We visited a restaurant in Maaloula where a wedding was taking place. The couple only had enough money to rent half of the restaurant, so the other half remained open to guests. We could see the entire wedding. When the dancing began, the couple went around thanking all their guests; they even came to our table, knowing we were uninvited foreigners, and graciously invited us to join in the dancing and celebrations. My group was in awe after this wonderful experience.
Memories overshadowed by conflict
Many of the countries in which I had made some of the best memories of my life became hot spots for conflict and war after I returned to the US. I was devastated as I watched the news about Syria, Lebanon, Egypt, and so many other lovely places I had lived in or visited. I wished there was some way I could help.
From 2015 to 2016, after the outbreak of the Syrian war, I volunteered in the Syrian refugee camps in Jordan and Greece. There, I saw and heard firsthand the devastation impacting people who had once helped me so much as a foreigner in their land. We were all deeply saddened by how poorly many people were treating refugees due to negative media attention and biases. I wanted to do something to help others see what I did – to humanize people affected by conflict and to highlight the rich heritage of their countries and cultures.

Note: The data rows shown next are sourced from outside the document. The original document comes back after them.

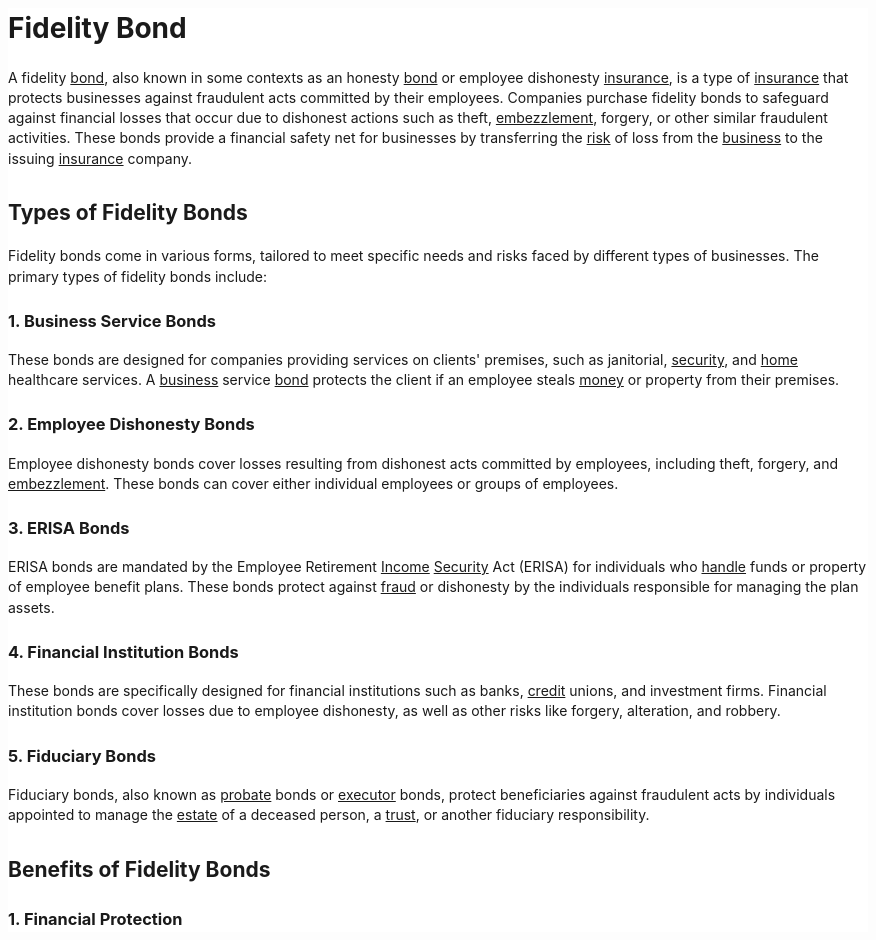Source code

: # Fidelity Bond

A fidelity [bond](../b/bond.md), also known in some contexts as an honesty [bond](../b/bond.md) or employee dishonesty [insurance](../i/insurance.md), is a type of [insurance](../i/insurance.md) that protects businesses against fraudulent acts committed by their employees. Companies purchase fidelity bonds to safeguard against financial losses that occur due to dishonest actions such as theft, [embezzlement](../e/embezzlement.md), forgery, or other similar fraudulent activities. These bonds provide a financial safety net for businesses by transferring the [risk](../r/risk.md) of loss from the [business](../b/business.md) to the issuing [insurance](../i/insurance.md) company.

## Types of Fidelity Bonds

Fidelity bonds come in various forms, tailored to meet specific needs and risks faced by different types of businesses. The primary types of fidelity bonds include:

### 1. Business Service Bonds

These bonds are designed for companies providing services on clients' premises, such as janitorial, [security](../s/security.md), and [home](../h/home.md) healthcare services. A [business](../b/business.md) service [bond](../b/bond.md) protects the client if an employee steals [money](../m/money.md) or property from their premises.

### 2. Employee Dishonesty Bonds

Employee dishonesty bonds cover losses resulting from dishonest acts committed by employees, including theft, forgery, and [embezzlement](../e/embezzlement.md). These bonds can cover either individual employees or groups of employees. 

### 3. ERISA Bonds

ERISA bonds are mandated by the Employee Retirement [Income](../i/income.md) [Security](../s/security.md) Act (ERISA) for individuals who [handle](../h/handle.md) funds or property of employee benefit plans. These bonds protect against [fraud](../f/fraud.md) or dishonesty by the individuals responsible for managing the plan assets.

### 4. Financial Institution Bonds

These bonds are specifically designed for financial institutions such as banks, [credit](../c/credit.md) unions, and investment firms. Financial institution bonds cover losses due to employee dishonesty, as well as other risks like forgery, alteration, and robbery.

### 5. Fiduciary Bonds

Fiduciary bonds, also known as [probate](../p/probate.md) bonds or [executor](../e/executor.md) bonds, protect beneficiaries against fraudulent acts by individuals appointed to manage the [estate](../e/estate.md) of a deceased person, a [trust](../t/trust.md), or another fiduciary responsibility. 

## Benefits of Fidelity Bonds

### 1. Financial Protection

On January 1, 2016, I woke abruptly in the middle of the night with an idea. I would write a children’s book that told the story of the Syria that I knew: one of culture, history, and humanity. In doing so, I could help people look beyond the rubble to change their perspectives on conflict-stricken countries and people displaced from them. This was the beginning of The Adventures of Laila and Ahmed in Syria
Bringing out the beauty
While living in the Middle East, I had become a street art collector and developed an admiration for the under-appreciated talent throughout the region. As I wrote the book, I realized only illustrations by a local Syrian artist could do it justice.
I reached out to at least forty Syrian artists and illustrators, and received mixed responses. One of the most famous illustrators from Damascus was now living in Saudi Arabia working as a publicist. He replied to my request, saying, “I don’t do that type of work anymore.” The pain in his response was palpable – he had been one of the most beloved illustrators in Syria, and had left his country in devastation.

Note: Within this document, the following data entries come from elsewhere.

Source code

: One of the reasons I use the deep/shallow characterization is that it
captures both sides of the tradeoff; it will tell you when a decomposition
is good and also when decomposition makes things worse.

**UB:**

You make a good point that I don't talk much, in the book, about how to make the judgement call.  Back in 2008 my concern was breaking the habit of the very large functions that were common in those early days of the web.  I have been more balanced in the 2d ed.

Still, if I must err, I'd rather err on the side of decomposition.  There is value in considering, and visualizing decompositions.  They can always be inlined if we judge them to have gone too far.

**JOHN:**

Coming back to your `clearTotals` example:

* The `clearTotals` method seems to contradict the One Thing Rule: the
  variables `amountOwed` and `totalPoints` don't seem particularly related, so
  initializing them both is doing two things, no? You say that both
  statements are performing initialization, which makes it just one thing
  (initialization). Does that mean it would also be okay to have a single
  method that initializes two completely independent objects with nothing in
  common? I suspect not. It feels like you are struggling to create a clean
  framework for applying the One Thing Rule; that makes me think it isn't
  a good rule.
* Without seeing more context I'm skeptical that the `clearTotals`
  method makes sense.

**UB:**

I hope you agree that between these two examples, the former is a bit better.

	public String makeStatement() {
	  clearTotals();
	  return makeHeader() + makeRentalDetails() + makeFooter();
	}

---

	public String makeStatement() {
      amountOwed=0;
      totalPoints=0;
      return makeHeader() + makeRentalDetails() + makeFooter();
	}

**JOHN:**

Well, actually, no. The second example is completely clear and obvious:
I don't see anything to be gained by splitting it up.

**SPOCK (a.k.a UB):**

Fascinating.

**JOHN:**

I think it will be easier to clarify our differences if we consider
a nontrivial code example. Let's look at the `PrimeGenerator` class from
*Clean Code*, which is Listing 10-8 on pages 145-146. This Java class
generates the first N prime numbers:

Eventually I found the perfect illustrator: Shadia Kassem. I was instantly drawn to her oil paintings and illustrations, and we quickly connected over the mission and vision of what has become Beauty Beneath the Rubble. Shadia left her home country because of war, and she longed to return and show her children where they came from. Meeting in London, our personal bond and enthusiasm for the project grew. I met her two lovely children – who happened to be the same age as the characters Laila and Ahmed and served as the inspiration for her illustrations.
My plan was to hire Shadia. However, with time she was so passionate about the mission and the vision of the project that she offered to donate her time and artwork, and told me that through her art for the book she was able to share the beloved memories of her country with her children. I was overwhelmed by her words, and at this moment I knew that together we had already began to achieve our mission.

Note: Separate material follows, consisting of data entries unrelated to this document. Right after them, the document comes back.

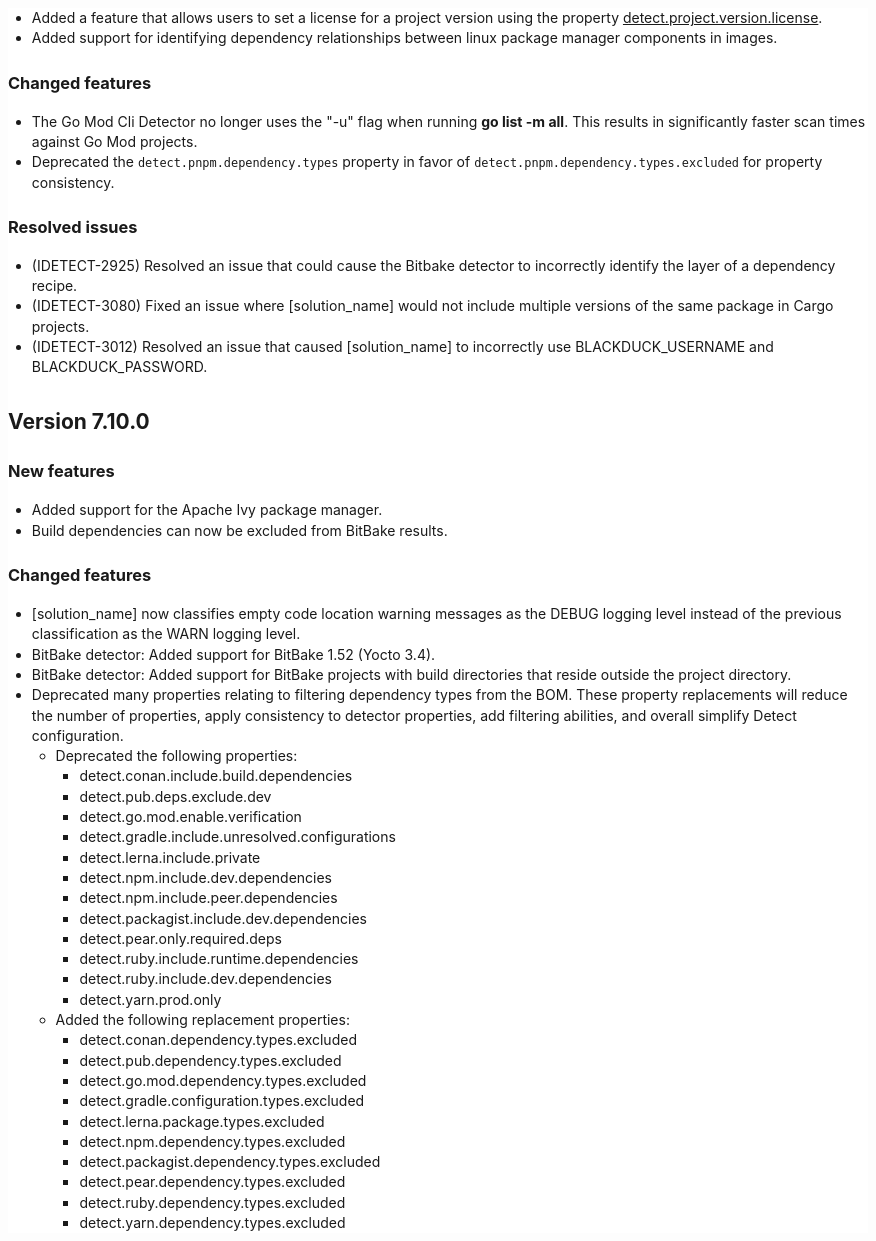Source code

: * Added a feature that allows users to set a license for a project version using the
  property [detect.project.version.license](properties/configuration/project.md#project-version-license).
* Added support for identifying dependency relationships between linux package manager components in images.

### Changed features

* The Go Mod Cli Detector no longer uses the "-u" flag when running **go list -m all**. This results in significantly faster scan times against Go Mod projects.
* Deprecated the `detect.pnpm.dependency.types` property in favor of `detect.pnpm.dependency.types.excluded` for property consistency.

### Resolved issues

* (IDETECT-2925) Resolved an issue that could cause the Bitbake detector to incorrectly identify the layer of a dependency recipe.
* (IDETECT-3080) Fixed an issue where [solution_name] would not include multiple versions of the same package in Cargo projects.
* (IDETECT-3012) Resolved an issue that caused [solution_name] to incorrectly use BLACKDUCK_USERNAME and BLACKDUCK_PASSWORD.

## Version 7.10.0

### New features

* Added support for the Apache Ivy package manager.
* Build dependencies can now be excluded from BitBake results.

### Changed features

* [solution_name] now classifies empty code location warning messages as the DEBUG logging level instead of the previous classification as the WARN logging level.
* BitBake detector: Added support for BitBake 1.52 (Yocto 3.4).
* BitBake detector: Added support for BitBake projects with build directories that reside outside the project directory.
* Deprecated many properties relating to filtering dependency types from the BOM. These property replacements will reduce the number of properties, apply consistency to detector
  properties, add filtering abilities, and overall simplify Detect configuration.
    * Deprecated the following properties:
        * detect.conan.include.build.dependencies
        * detect.pub.deps.exclude.dev
        * detect.go.mod.enable.verification
        * detect.gradle.include.unresolved.configurations
        * detect.lerna.include.private
        * detect.npm.include.dev.dependencies
        * detect.npm.include.peer.dependencies
        * detect.packagist.include.dev.dependencies
        * detect.pear.only.required.deps
        * detect.ruby.include.runtime.dependencies
        * detect.ruby.include.dev.dependencies
        * detect.yarn.prod.only
    * Added the following replacement properties:
        * detect.conan.dependency.types.excluded
        * detect.pub.dependency.types.excluded
        * detect.go.mod.dependency.types.excluded
        * detect.gradle.configuration.types.excluded
        * detect.lerna.package.types.excluded
        * detect.npm.dependency.types.excluded
        * detect.packagist.dependency.types.excluded
        * detect.pear.dependency.types.excluded
        * detect.ruby.dependency.types.excluded
        * detect.yarn.dependency.types.excluded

Each illustration is its own piece of art and took about one month to complete. Together, we have spent the last two years writing, illustrating, editing, re-editing, and becoming close friends. It seems like fate to have met someone with whom to share this project, and our collaboration shows that it is about more than a book: it is about the infinite potential of new friendships, and the powerful results of people uniting around a common goal.
This project has been a labor of love. I truly hope that readers will enjoy it as much as Shadia and I have, and, most importantly, that they will develop a new perspective on the beauty and heritage of Syria.